Но не о мне одной речь, мне — что; что эта брюнетка с армянином — я — никто не поверит. Что эти стихи ей, а не мне — если даже поверят — мне что! в конце-то концов! Знает Мандельштам, и знаю я. И касайся это только меня, я бы только смеялась. А сейчас не смеюсь вовсе. Ибо дело, во-первых — в друге (моем и, как выясняется из фельетона, и автора. NB! Если так помнят друзья, то как же помнят враги?), во-вторых, в большом поэте, которого выводят пошляком (Мандельштам не только данной женщины не любил, но любить не мог), в-третьих — в другом поэте — Волошине — которого выводят скрягой и извергом (не давать воды) и, в-четвертых, — в том, что все это преподносится в виде поучения молодым поэтам.

Закончим началом фельетона, вскрывающим повод, причину и цель его написания:

На одном из собраний парижской литературной молодежи я слышал по своему адресу упрек: «Зачем вы искажаете образ Мандельштама, нашего любимого поэта? Зачем вы представляете его в своих воспоминаниях каким-то комическим чудаком? Разве он мог быть таким?» Именно таким он и был. Ни одного слова о Мандельштаме я не выдумывал…

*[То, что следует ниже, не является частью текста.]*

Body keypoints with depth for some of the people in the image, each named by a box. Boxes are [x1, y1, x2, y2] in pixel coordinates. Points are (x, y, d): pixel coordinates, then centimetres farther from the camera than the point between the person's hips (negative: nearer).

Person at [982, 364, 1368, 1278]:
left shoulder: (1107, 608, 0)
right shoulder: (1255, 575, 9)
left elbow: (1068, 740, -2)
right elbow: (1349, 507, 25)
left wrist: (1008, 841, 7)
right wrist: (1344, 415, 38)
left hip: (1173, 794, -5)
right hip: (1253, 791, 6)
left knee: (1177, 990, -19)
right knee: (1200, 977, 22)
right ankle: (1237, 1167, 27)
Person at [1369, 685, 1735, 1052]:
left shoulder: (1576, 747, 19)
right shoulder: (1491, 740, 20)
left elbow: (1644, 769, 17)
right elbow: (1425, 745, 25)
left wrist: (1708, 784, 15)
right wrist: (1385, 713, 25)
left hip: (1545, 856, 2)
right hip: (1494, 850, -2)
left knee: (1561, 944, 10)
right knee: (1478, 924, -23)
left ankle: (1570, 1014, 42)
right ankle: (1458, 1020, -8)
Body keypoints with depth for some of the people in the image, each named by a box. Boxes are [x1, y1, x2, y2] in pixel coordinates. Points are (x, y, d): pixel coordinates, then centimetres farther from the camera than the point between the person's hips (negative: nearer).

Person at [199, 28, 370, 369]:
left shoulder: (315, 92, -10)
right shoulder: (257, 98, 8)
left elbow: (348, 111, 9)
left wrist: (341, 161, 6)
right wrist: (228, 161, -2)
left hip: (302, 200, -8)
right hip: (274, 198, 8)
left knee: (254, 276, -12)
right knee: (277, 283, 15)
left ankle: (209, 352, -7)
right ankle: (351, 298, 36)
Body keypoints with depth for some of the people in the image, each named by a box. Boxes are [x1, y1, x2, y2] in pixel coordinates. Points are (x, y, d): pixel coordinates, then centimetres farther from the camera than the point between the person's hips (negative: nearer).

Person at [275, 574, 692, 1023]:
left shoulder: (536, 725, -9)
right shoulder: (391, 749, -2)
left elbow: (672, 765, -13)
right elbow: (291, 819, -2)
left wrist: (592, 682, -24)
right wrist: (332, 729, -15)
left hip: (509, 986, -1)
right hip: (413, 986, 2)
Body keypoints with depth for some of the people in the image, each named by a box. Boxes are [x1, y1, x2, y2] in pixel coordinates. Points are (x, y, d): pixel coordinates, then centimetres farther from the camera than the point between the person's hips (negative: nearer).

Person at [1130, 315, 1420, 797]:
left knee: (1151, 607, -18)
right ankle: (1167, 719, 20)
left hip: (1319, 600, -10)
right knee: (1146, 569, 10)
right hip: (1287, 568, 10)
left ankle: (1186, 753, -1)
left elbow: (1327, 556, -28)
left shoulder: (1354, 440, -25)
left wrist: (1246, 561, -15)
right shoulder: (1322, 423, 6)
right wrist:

В данном фельетоне, как доказано, выдуманы все.

«Я очень рад за Мандельштама, что молодые парижские стихотворцы его любят, и еще больше рад за них: эта любовь многих из них больше приближает к поэзии, чем их собственные стихи. Но и я, право, чрезвычайно люблю поэзию Мандельштама, и, кроме того, на моей стороне есть еще то преимущество, что и его самого, чудаковатого, смешного, странного — неотделимого от его стихов — люблю не меньше и очень давно, очень близко знаю. Были времена, когда мы были настолько неразлучны, что у нас имелась, должно быть, единственная в мире визитная карточка: такой-то и О. Мандельштам. И разве не слышали наши молодые поэты, что высокое и смешное, самое высокое и самое смешное часто бывают переплетены так, что не разобрать, где начинается одно и кончается другое».

Высокое и смешное — да, высокое и пошлое — никогда.

«…Приведу, для наглядности, пример из жизни того же „чудака“, „ангела“, „комического персонажа“ — из жизни поэта Мандельштама…»


Цену примеру — мы знаем.

* * *

Большой фельетон у литераторов зовется подвал. Здесь — правильно. Киммерийские утесы и мои Александровские холмы, весь Коктебель с его высоким ладом, весь Мандельштам с его высокой тоской здесь неизведены до подвала — быта (никогда не бывшего!).

Не знаю, нужны ли вообще бытовые подстрочники к стихам: кто — когда — где — с кем — при каких обстоятельствах — и т. д., как во всем известной гимназической игре. Стихи быт перемололи и отбросили, и вот из уцелевших отсевков, за которыми ползает вроде как на коленках, биограф тщится воссоздать бывшее. К чему? Приблизить к нам живого поэта. Да разве он не знает, что поэт в стихах — живой, по существу — далекий?

Но — спорить не буду — официальное право у биографа на быль (протокол) есть. И уж наше дело извлечь из этого протокола соответствующий урок. Важно одно: чтобы протокол был бы именно протоколом.

Если хочешь писать быль, знай ее, если хочешь писать пасквиль — меняй имена или жди сто лет. Не померли же мы все в самом деле! Живи автор фельетона на одной территории со своим героем — фельетона бы не было. А так… за тридевять земель… да, может, никогда больше и еще не встретимся… А тут — соблазн анекдота, легкого успеха, у тех, кто чтению стихов поэта предпочитает — сплетни о нем. Безответственность разлуки и безнаказанность расстояния.

* * *

— А зачем же, не признавая бытового подстрочника, взяли да все это нам и рассказали? Зачем нам знать, как великий поэт Мандельштам по зеленому косогору скакал от невинного теленка?